Show: The Green Room featuring Leo Green
Venue: QT at the Middle Eight, Covent Garden, London
Dates: Thursday/Friday/Saturday to 18 June 2022
Theatre Breaks guests will remember with fondness the Kingsway Hall Hotel: a modern, friendly 4 star hotel just a short walk to the Covent Garden Piazza that was the perfect base for anyone visiting London’s Theatreland.
Rebranded with even more cool thrown in and re-named Middle Eight, the hotel is now also home to a new speakeasy-style venue, with it’s own resident sax god – saxophonist and Radio 2 presenter, Leo Green – to entertain anyone who notices the QT logo on an unassuming door in the basement and dares to go in.
Inside QT, they will find Leo, with his talented band of willing accomplices, put his unique slant on a variety of songs from artists as diverse as Guns and Roses, Dolly Parton and Toto!
I am sure there should be a verb for what he does – to jazz up is not it: to jazzify? to add the blue note? or maybe it is just to Leonize.
If you haven’t got the idea by the time U2’s “I Still Haven’t Found What I’m Looking For” and Stealers Wheel’s “Stuck in the middle With You” are over, you will by the time Leo asks the crowd if anyone wants some Jon Bon Jovi.
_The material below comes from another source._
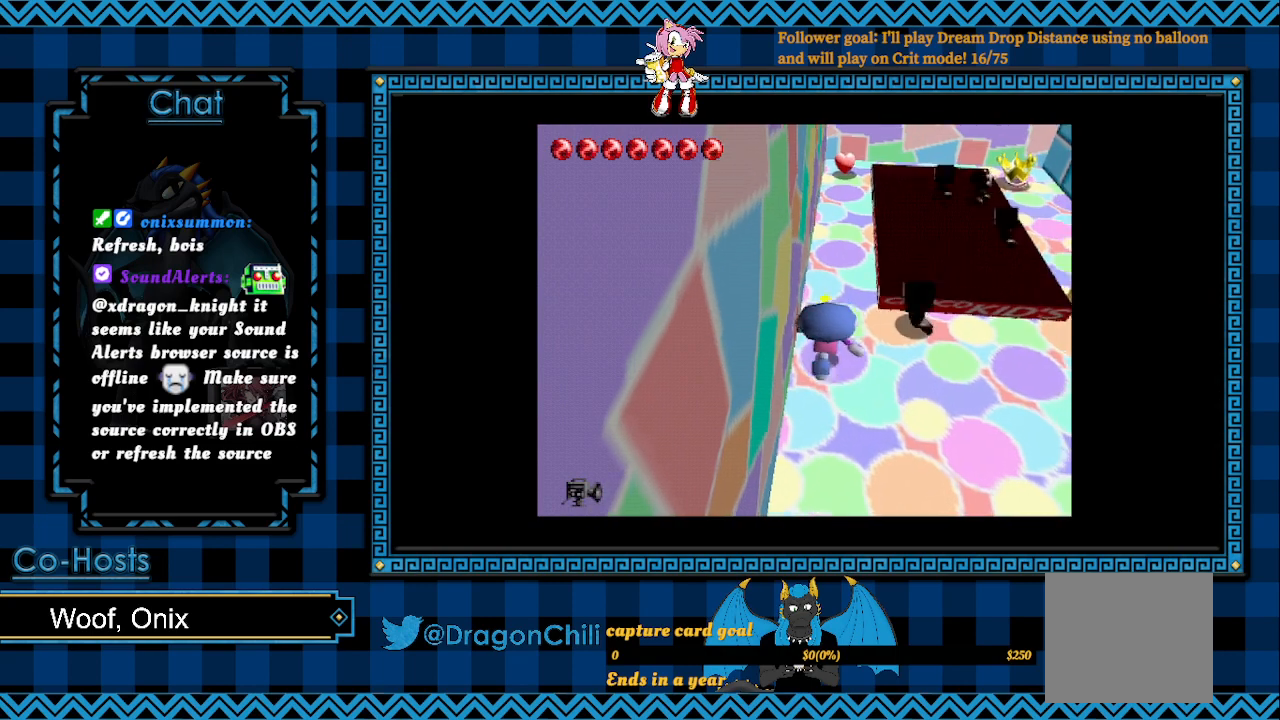
{"buttons": [], "left_stick": "up", "right_stick": "center", "events": []}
Nothing is sacred and everything is a valid target for some Leonization – I’m liking it! Collateral damage includes George Michael, Ed Sheeran and Sam Smith on their way to Robbie Williams and Salt-N-Pepa
Leo himself is a cross between manic Dr Feelgood guitarist, Wilko Johnson and the Cookie Monster. A loveable guy belting out machinegun sax solos. At the heart of the band’s dynamic, is the duo of Leo Green and trumpeter Matt Holland. Holland is an accomplished band leader in his own right, He is the cool, to compliment Leo’s childlike enthusiasm – Elwood to Leo’s Jake Blues, to make a Blues Brothers comparison – with razor-sharp solos on both trumpet and flugelhorn.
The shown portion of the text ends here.